(Data provided Opens)

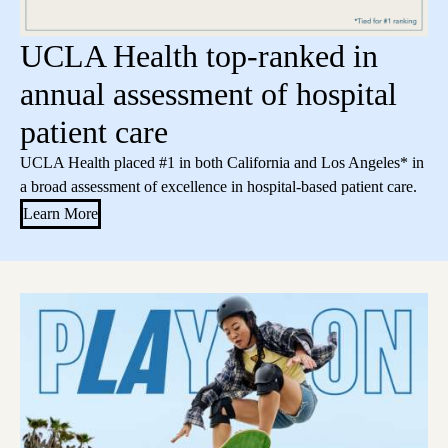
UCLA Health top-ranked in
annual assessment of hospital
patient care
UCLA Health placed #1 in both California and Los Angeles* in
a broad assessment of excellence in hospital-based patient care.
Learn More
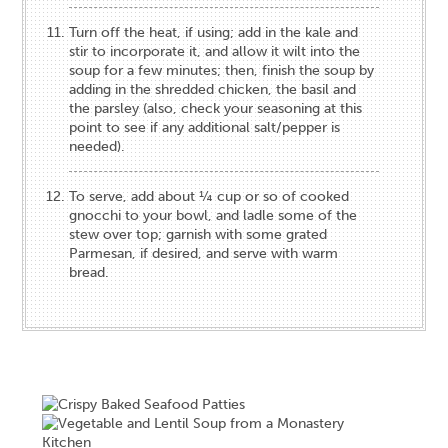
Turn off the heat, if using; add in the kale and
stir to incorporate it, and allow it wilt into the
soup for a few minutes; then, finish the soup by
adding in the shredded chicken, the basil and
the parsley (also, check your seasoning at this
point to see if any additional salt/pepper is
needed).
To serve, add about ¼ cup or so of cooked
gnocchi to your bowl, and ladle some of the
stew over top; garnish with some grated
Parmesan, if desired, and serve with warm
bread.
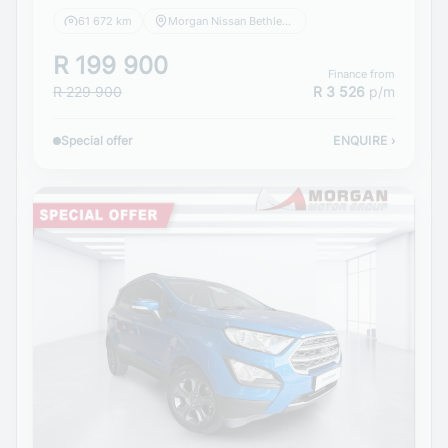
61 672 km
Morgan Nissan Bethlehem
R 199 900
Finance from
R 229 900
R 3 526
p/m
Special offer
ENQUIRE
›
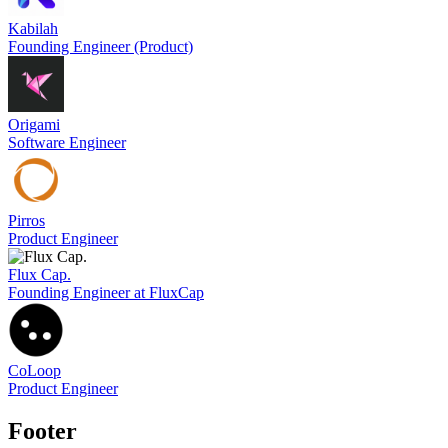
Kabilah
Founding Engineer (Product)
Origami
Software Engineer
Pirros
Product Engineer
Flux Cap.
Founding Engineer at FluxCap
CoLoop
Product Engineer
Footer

(Data provided Closes)
(Data provided Opens)

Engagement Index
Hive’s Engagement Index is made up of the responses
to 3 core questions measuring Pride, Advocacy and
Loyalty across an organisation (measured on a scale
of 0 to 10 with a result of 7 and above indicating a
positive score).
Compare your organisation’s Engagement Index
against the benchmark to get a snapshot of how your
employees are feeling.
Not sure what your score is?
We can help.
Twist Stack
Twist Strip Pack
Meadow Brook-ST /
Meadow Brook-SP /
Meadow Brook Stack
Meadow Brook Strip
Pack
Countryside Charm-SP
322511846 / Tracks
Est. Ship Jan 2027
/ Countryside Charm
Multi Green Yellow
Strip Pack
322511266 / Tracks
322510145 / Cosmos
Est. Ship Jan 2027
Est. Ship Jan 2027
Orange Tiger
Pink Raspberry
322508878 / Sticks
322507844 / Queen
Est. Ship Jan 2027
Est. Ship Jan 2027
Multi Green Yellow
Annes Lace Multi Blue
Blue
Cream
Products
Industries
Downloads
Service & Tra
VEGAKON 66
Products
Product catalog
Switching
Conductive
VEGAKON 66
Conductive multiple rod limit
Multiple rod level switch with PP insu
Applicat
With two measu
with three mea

(Data provided Closes)

[Exercise] Within the data above, the lines from the one with "Countryside Charm-SP" to the one with "Multiple rod level switch with PP insu" must be repeated exactly; no other line belongs in the answer.

[Answer section]
Countryside Charm-SP
322511846 / Tracks
Est. Ship Jan 2027
/ Countryside Charm
Multi Green Yellow
Strip Pack
322511266 / Tracks
322510145 / Cosmos
Est. Ship Jan 2027
Est. Ship Jan 2027
Orange Tiger
Pink Raspberry
322508878 / Sticks
322507844 / Queen
Est. Ship Jan 2027
Est. Ship Jan 2027
Multi Green Yellow
Annes Lace Multi Blue
Blue
Cream
Products
Industries
Downloads
Service & Tra
VEGAKON 66
Products
Product catalog
Switching
Conductive
VEGAKON 66
Conductive multiple rod limit
Multiple rod level switch with PP insu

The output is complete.